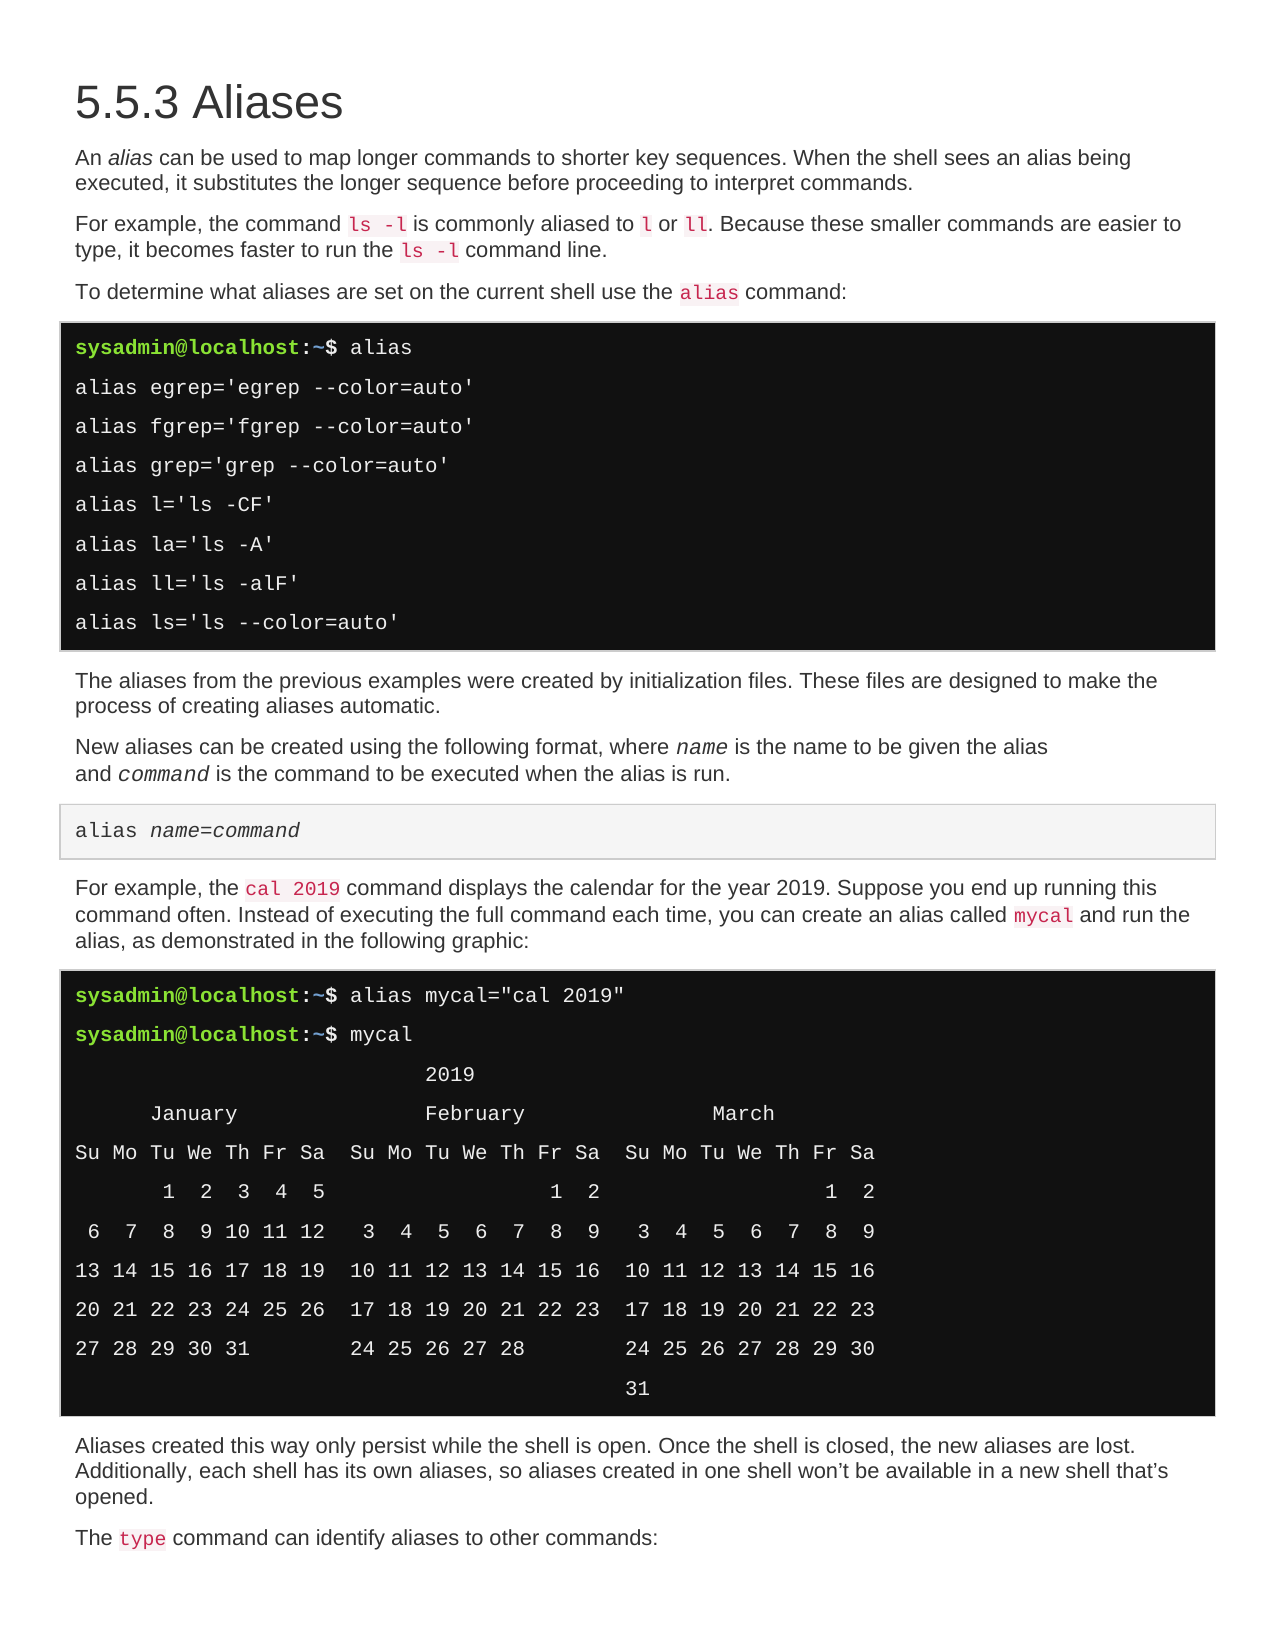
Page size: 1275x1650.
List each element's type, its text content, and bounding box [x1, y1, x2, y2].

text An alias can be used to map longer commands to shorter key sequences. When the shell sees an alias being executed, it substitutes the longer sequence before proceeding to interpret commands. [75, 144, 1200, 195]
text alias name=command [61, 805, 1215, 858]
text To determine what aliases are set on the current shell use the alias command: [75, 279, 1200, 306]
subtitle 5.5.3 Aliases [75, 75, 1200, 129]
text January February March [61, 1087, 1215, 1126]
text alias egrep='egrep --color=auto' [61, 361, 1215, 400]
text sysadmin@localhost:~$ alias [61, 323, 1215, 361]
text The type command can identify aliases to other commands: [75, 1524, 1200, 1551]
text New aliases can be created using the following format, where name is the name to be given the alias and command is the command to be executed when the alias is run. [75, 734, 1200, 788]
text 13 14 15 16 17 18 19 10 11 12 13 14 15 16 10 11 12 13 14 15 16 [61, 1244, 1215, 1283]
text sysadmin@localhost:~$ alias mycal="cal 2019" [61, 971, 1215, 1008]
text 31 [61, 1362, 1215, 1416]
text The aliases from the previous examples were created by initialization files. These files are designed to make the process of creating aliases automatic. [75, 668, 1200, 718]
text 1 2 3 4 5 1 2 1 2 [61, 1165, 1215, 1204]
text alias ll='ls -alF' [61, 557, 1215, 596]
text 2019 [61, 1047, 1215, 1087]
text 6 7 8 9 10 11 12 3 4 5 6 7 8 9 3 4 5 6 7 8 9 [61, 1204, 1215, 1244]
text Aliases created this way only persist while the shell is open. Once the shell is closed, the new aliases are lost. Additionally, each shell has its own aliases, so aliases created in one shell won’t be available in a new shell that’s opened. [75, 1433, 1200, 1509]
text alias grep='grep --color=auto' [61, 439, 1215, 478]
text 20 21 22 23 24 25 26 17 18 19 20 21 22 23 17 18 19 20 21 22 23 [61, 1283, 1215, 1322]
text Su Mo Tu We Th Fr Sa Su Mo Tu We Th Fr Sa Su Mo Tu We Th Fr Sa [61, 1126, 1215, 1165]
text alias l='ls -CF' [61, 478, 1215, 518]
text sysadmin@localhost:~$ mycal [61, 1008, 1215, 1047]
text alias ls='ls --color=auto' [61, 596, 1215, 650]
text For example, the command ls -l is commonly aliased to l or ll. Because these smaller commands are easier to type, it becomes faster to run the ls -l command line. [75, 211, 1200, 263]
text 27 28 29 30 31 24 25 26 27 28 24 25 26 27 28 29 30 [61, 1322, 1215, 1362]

*-*-*

• WHAT IS NEEDED: Lines of the data that include the string "created" are to be counted; report the total by itself.

• WRITTEN REPLY: 3